King Edward III's English army was tired, outnumbered and deep inside enemy territory. The French army was larger, wealthier and commanded by King Philip VI himself. On paper, the result looked obvious, the French would have been supremely confident before the battle started - there were 30,000 of them against between 9,000 and 12,000 English and Welsh soldiers, with the majority being longbowmen.
Reality had other ideas.
The English chose their ground carefully, taking up a strong defensive position on rising land near the village of Crécy. The French arrived late in the day after a long march. Rather than waiting until morning, they attacked immediately. It was a huge mistake.
The battle is often remembered as "the longbow battle," and the longbow certainly played a crucial role. English archers could shoot rapidly and accurately over long distances, creating a deadly storm of arrows. But the victory was about more than a weapon. It was discipline.

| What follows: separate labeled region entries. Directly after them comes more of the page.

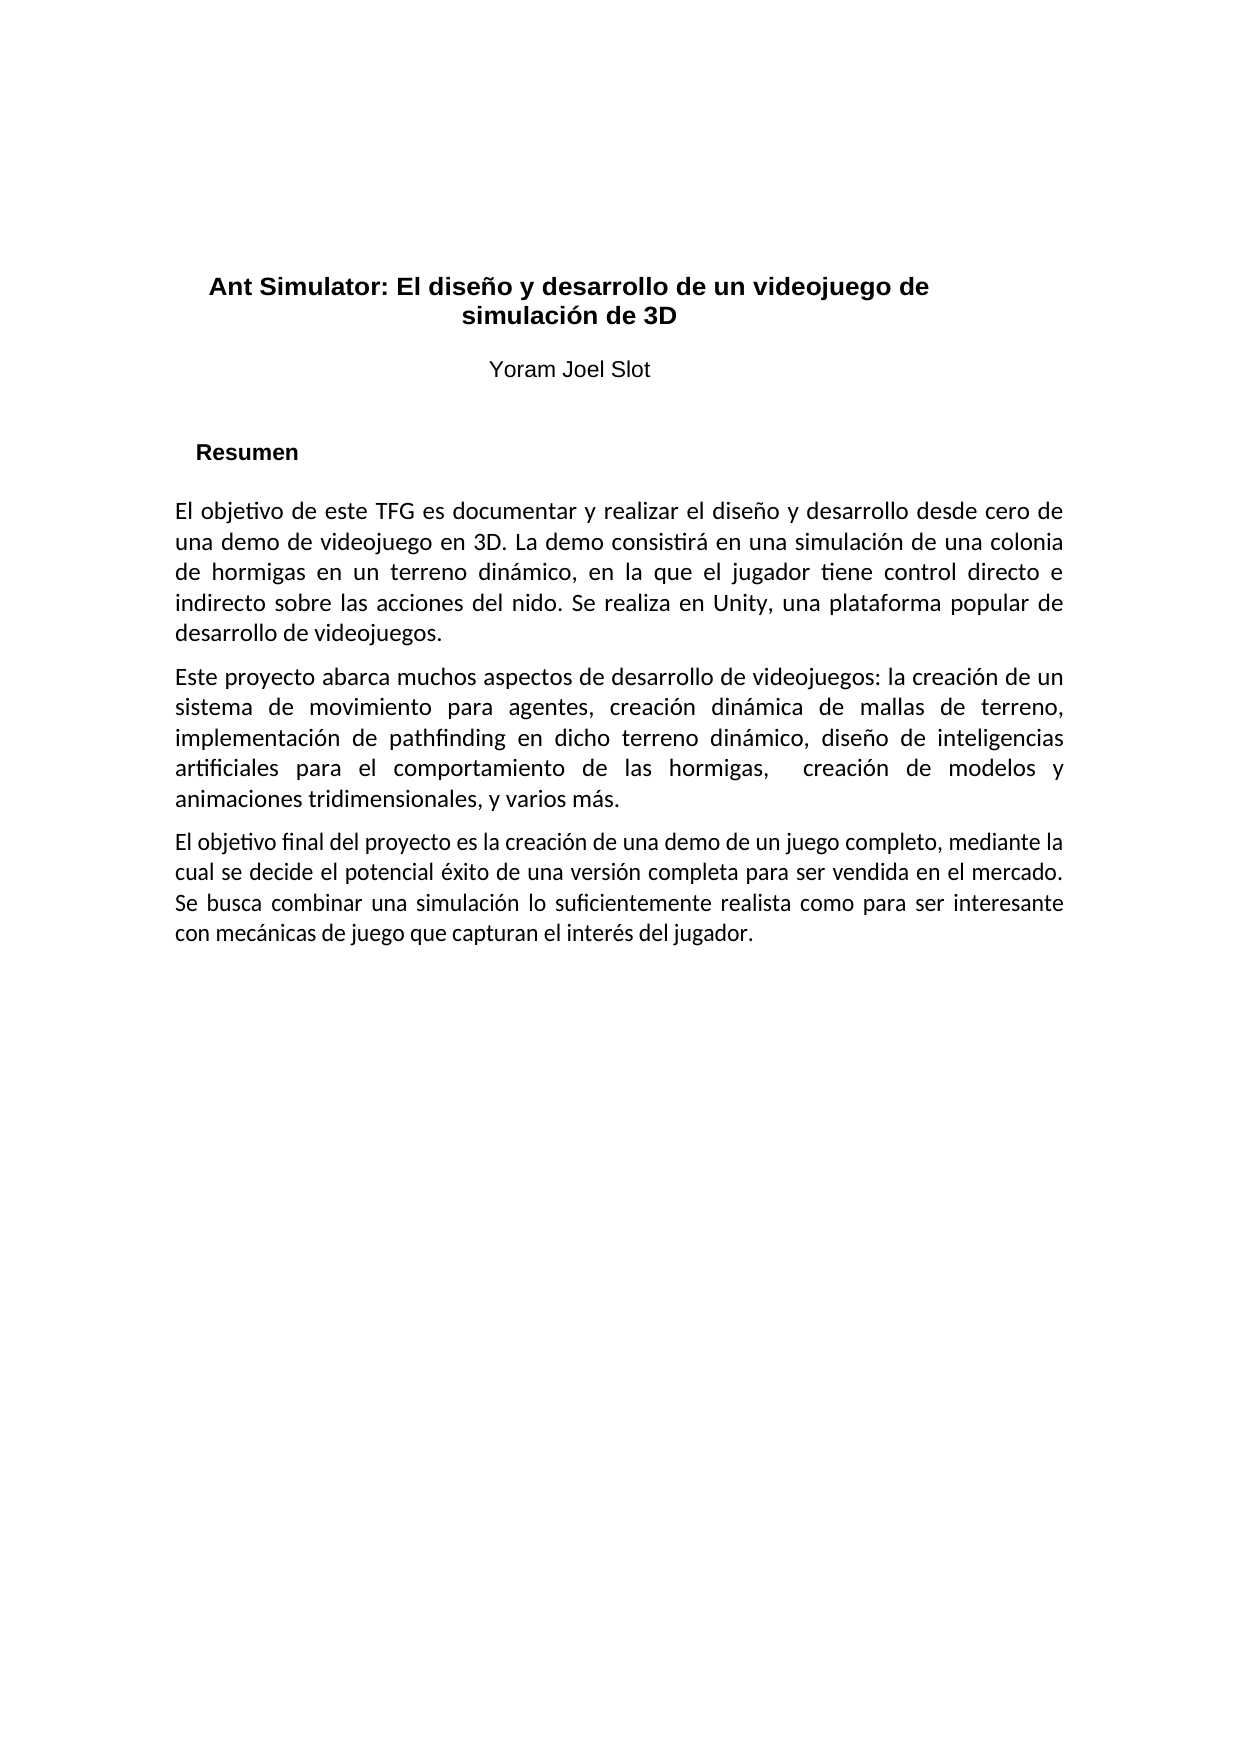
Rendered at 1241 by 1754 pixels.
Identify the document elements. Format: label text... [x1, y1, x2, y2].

subtitle Resumen [196, 439, 1065, 465]
subtitle Ant Simulator: El diseño y desarrollo de un videojuego de simulación de 3D [175, 272, 963, 330]
text Este proyecto abarca muchos aspectos de desarrollo de videojuegos: la creación de un sistema de movimiento para agentes, creación dinámica de mallas de terreno, implementación de pathfinding en dicho terreno dinámico, diseño de inteligencias artificiales para el comportamiento de las hormigas, creación de modelos y animaciones tridimensionales, y varios más. [175, 661, 1065, 813]
text El objetivo de este TFG es documentar y realizar el diseño y desarrollo desde cero de una demo de videojuego en 3D. La demo consistirá en una simulación de una colonia de hormigas en un terreno dinámico, en la que el jugador tiene control directo e indirecto sobre las acciones del nido. Se realiza en Unity, una plataforma popular de desarrollo de videojuegos. [175, 496, 1065, 648]
text Yoram Joel Slot [175, 356, 963, 382]
text El objetivo final del proyecto es la creación de una demo de un juego completo, mediante la cual se decide el potencial éxito de una versión completa para ser vendida en el mercado. Se busca combinar una simulación lo suficientemente realista como para ser interesante con mecánicas de juego que capturan el interés del jugador. [175, 826, 1065, 948]
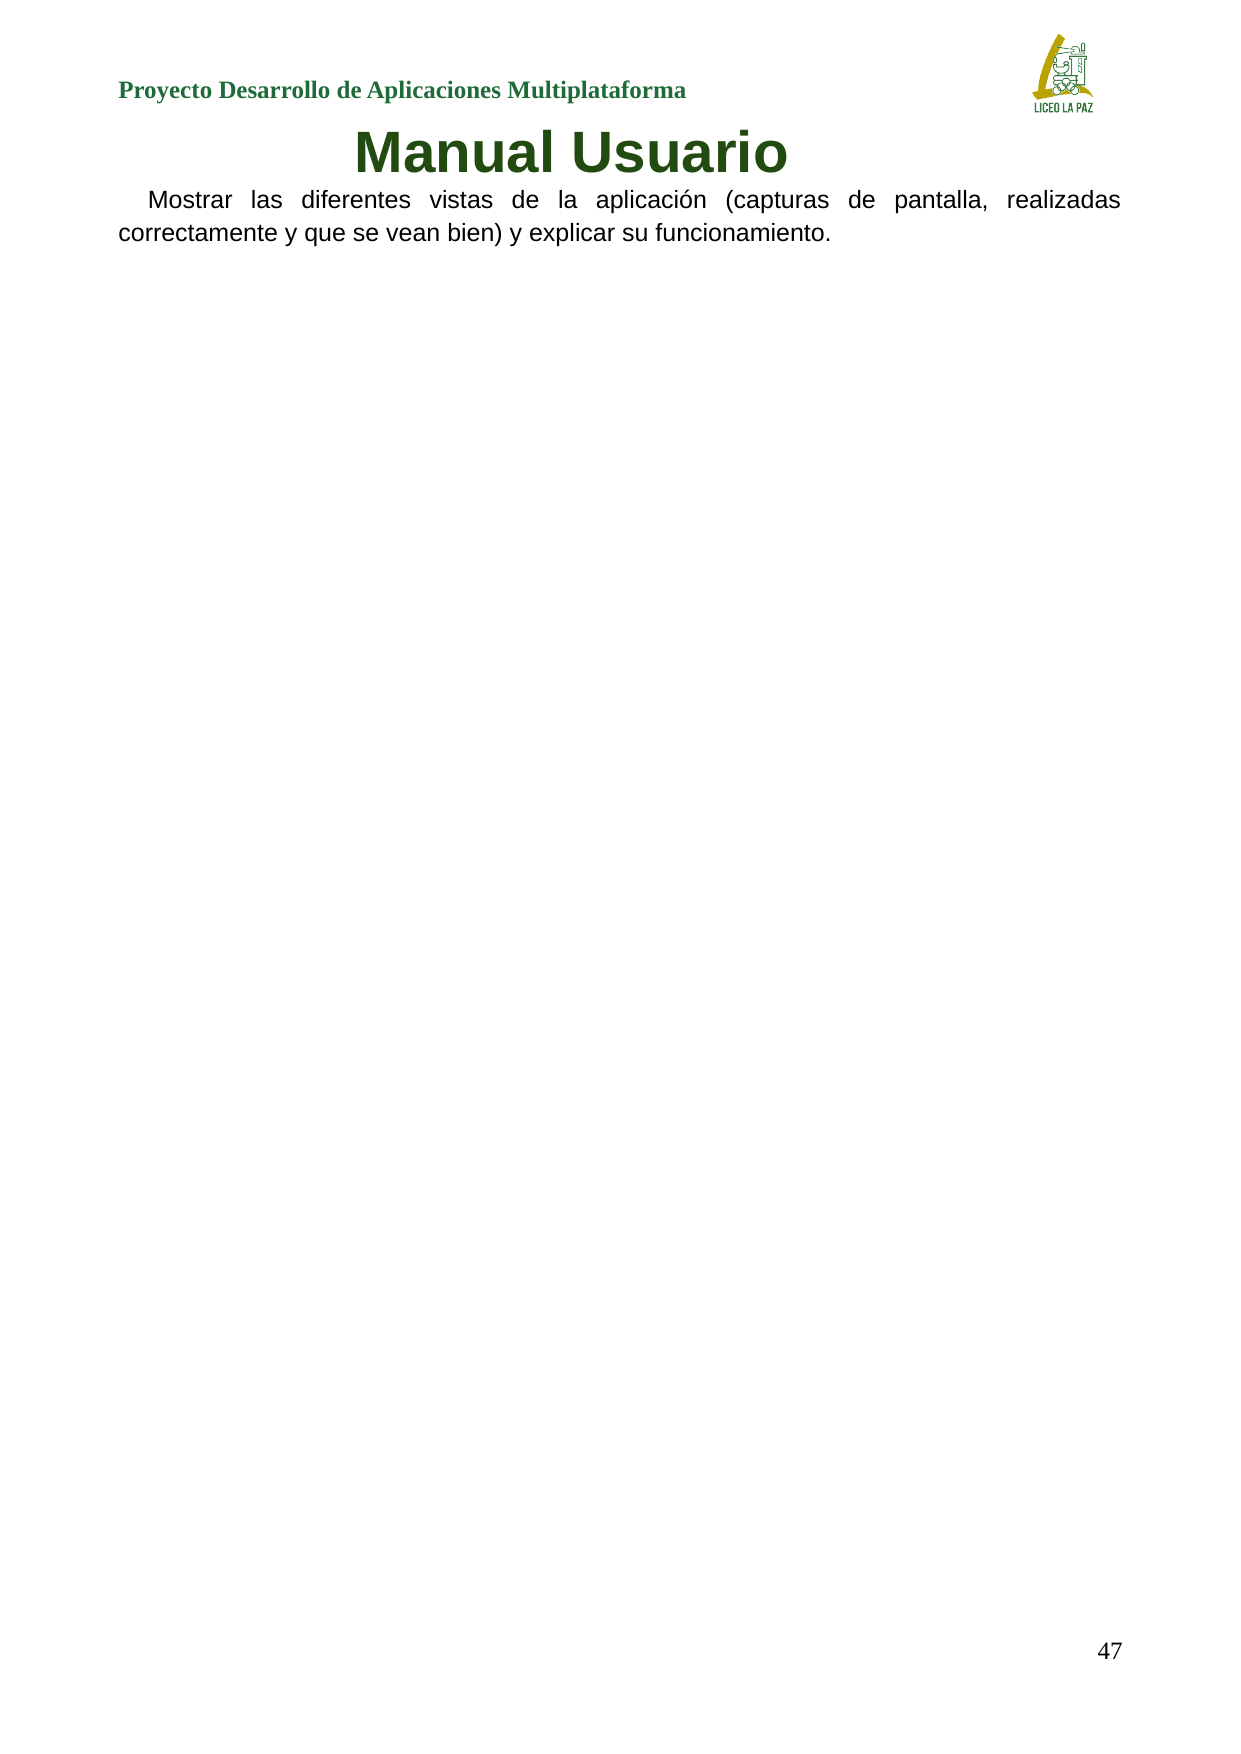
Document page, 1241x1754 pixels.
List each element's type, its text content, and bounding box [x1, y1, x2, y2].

picture [1025, 26, 1100, 121]
text Mostrar las diferentes vistas de la aplicación (capturas de pantalla, realizadas correctamente y que se vean bien) y explicar su funcionamiento. [118, 185, 1122, 247]
subtitle Manual Usuario [118, 118, 1122, 185]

The English stood their ground. The French launched attack after attack with poor coordination. Cavalry, infantry and crossbowmen struggled to work together. Confusion spread. Momentum disappeared. Thousands upon thousands of French died, as the day wore on the French assaults became increasingly desperate.
Among the dead was John of Bohemia, a blind king in his fifties who insisted on joining the battle despite being unable to see. According to tradition, his knights tied their horses together and rode into combat at his side. It remains one of the most extraordinary stories of medieval chivalry.
Crécy demonstrated something that shocked Europe. A well-led army fighting on foot could defeat a much, much larger force dominated by mounted knights. The age of the armoured cavalry charge was not over, but its supremacy had been challenged.
The victory also helped pave the way for England's capture of Calais, which remained under English control for more than two centuries. Military historians still debate exactly why Crécy was won.
Terrain mattered. Leadership mattered. Discipline mattered. The longbow mattered.
What is certain is that after Crécy, every commander in Europe paid much closer attention to English tactics.
The rules of warfare had been rewritten.